Recorded information:
● ● ● ● ● ● ●

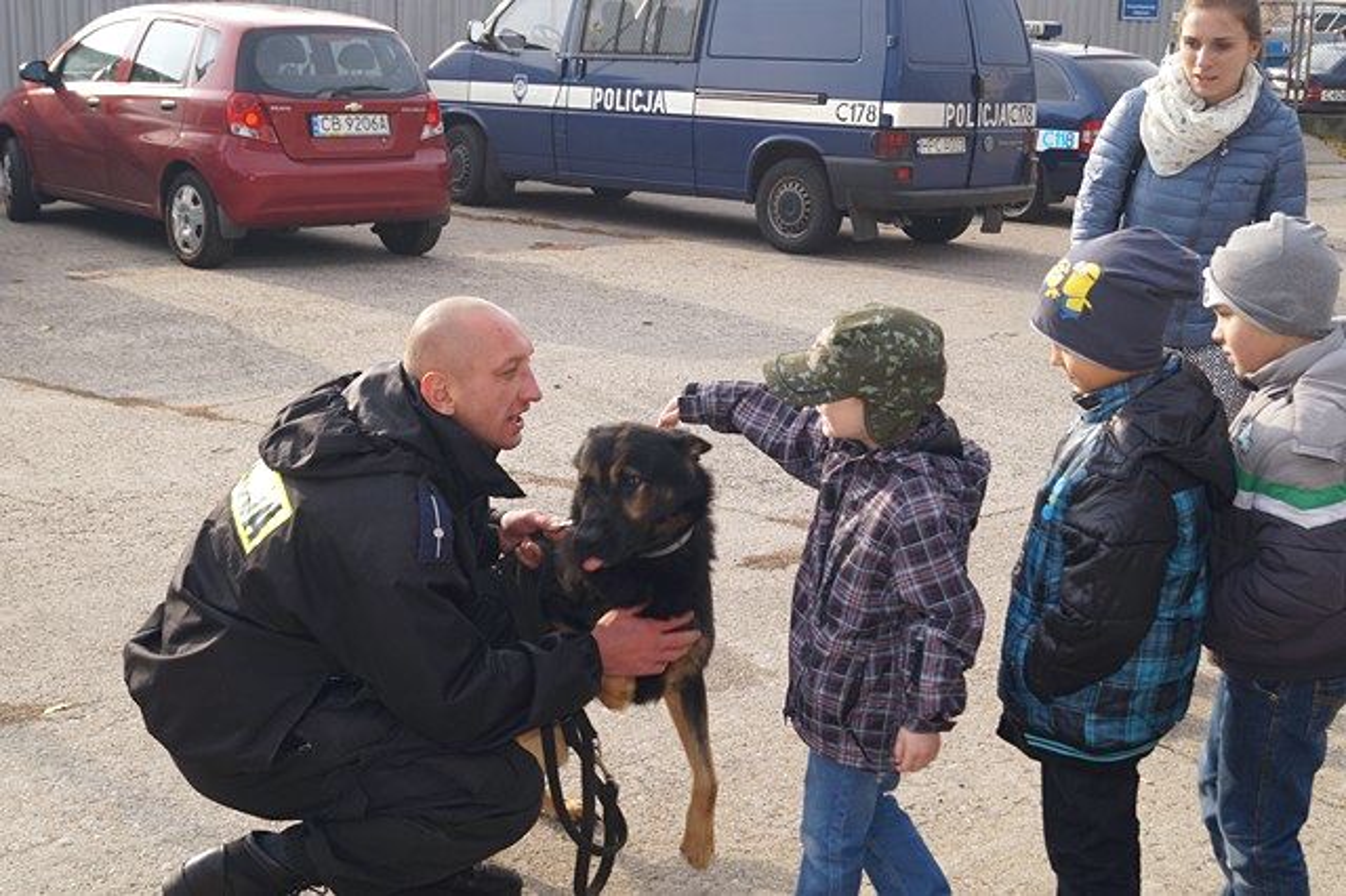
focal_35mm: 45
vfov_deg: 29.8
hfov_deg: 43.6
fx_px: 1682
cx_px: 673
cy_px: 448
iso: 100
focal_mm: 30
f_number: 7.1
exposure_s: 1/160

● ● ● ● ● ● ●

Problem details: All of the data above must be printed exactly, minus its pictures.

Response to this exercise:
focal_35mm: 45
vfov_deg: 29.8
hfov_deg: 43.6
fx_px: 1682
cx_px: 673
cy_px: 448
iso: 100
focal_mm: 30
f_number: 7.1
exposure_s: 1/160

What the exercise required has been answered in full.